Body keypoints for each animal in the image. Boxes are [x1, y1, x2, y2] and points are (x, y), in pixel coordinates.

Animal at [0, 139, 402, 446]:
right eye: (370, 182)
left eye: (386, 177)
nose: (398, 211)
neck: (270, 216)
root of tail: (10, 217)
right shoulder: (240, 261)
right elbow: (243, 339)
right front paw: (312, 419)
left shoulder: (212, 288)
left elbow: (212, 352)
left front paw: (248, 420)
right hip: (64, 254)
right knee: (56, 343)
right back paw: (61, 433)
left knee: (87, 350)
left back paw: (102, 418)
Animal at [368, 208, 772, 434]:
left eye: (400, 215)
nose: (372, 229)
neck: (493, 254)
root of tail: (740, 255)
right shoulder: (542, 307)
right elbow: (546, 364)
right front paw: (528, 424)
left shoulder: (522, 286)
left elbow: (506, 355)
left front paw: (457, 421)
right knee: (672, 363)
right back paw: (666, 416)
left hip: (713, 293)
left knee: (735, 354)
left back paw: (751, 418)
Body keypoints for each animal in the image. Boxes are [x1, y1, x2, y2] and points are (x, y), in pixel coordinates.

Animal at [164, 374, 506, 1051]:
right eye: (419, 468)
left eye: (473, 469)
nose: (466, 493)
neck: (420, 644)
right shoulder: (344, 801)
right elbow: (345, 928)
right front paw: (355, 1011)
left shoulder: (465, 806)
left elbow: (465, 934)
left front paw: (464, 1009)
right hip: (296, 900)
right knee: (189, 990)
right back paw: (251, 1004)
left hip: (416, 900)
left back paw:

────

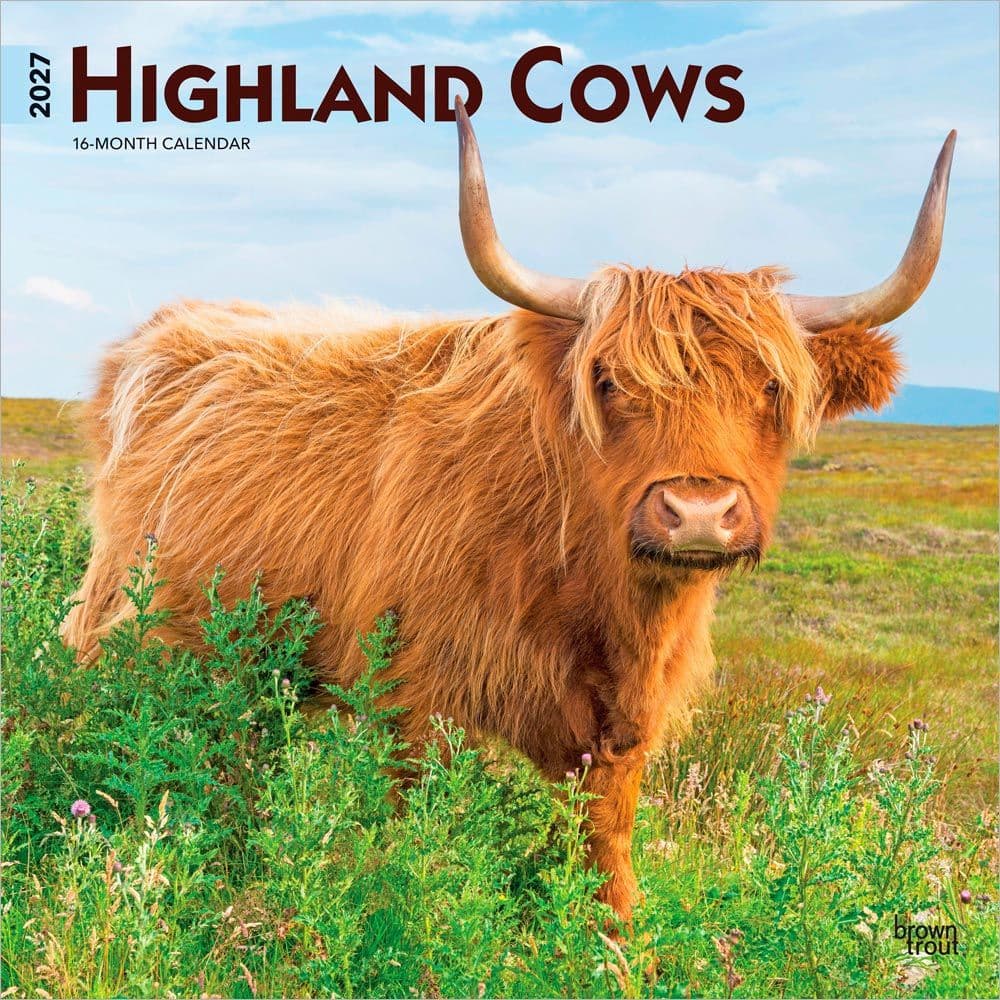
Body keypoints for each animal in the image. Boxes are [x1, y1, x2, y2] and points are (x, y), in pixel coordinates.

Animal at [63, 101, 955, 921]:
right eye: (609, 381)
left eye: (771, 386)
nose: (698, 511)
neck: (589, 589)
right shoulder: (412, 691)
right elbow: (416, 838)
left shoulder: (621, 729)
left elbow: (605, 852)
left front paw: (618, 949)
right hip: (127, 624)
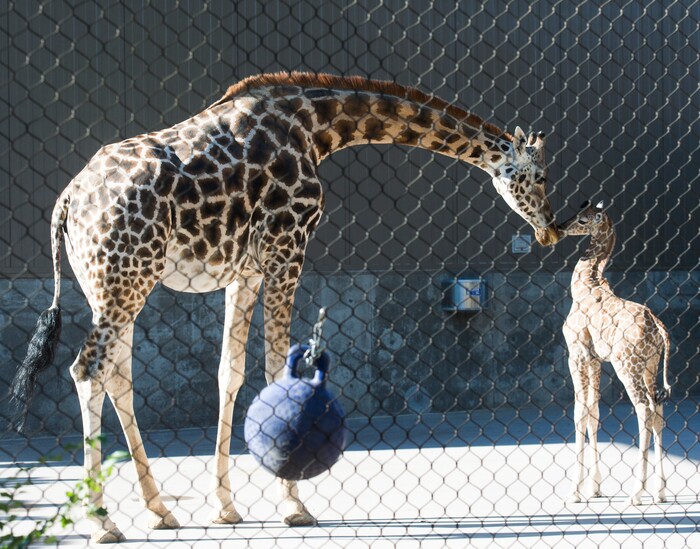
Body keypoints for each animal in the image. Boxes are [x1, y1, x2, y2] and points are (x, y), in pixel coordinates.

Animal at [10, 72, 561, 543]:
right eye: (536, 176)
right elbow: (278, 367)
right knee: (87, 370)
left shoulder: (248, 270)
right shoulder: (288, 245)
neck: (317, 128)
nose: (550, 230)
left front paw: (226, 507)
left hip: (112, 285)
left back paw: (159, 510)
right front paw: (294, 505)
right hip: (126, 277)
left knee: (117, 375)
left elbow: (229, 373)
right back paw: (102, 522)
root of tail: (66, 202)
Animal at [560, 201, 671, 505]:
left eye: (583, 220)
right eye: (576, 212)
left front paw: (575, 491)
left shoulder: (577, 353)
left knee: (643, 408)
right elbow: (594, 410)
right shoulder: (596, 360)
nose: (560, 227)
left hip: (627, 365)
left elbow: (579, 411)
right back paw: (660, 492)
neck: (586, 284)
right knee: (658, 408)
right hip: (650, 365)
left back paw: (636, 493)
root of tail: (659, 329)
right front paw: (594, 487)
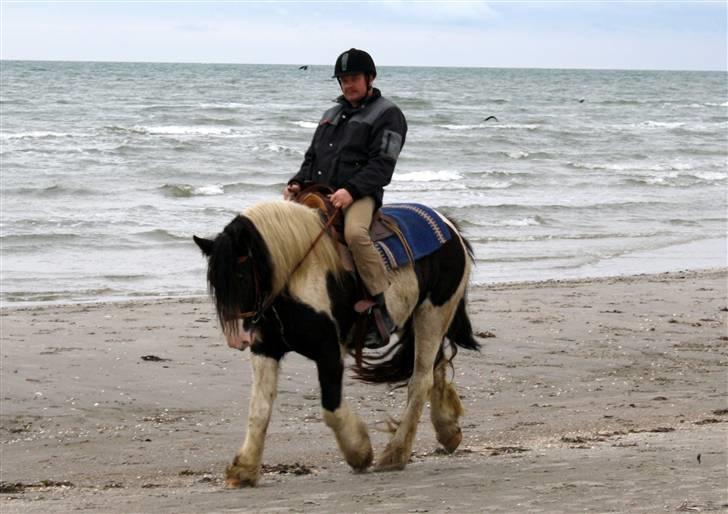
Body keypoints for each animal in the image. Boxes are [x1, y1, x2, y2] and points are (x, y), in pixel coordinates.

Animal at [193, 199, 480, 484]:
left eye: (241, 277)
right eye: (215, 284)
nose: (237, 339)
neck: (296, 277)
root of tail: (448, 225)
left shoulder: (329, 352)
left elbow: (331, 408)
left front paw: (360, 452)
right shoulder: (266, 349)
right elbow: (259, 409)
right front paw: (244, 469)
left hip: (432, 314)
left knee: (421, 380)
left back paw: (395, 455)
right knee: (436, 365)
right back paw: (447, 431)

────

Please output, exactly as written, the lines above from the one holding "left elbow: (579, 411)" through the one holding "right back paw: (447, 431)", both included, with the pictures omitted.

__Task output__:
left elbow: (579, 411)
right back paw: (660, 492)
neck: (586, 284)
right knee: (658, 408)
right hip: (650, 365)
left back paw: (636, 493)
root of tail: (659, 329)
right front paw: (594, 487)
Body keypoints for each animal in the image. Boxes are [x1, y1, x2, y2] and points are (x, y), in pixel coordinates.

Animal at [193, 199, 480, 484]:
left eye: (241, 277)
right eye: (215, 284)
nose: (237, 339)
neck: (296, 277)
root of tail: (448, 225)
left shoulder: (329, 352)
left elbow: (331, 408)
left front paw: (360, 452)
right shoulder: (266, 349)
right elbow: (259, 409)
right front paw: (244, 469)
left hip: (432, 314)
left knee: (421, 380)
left back paw: (395, 455)
right knee: (436, 365)
right back paw: (447, 431)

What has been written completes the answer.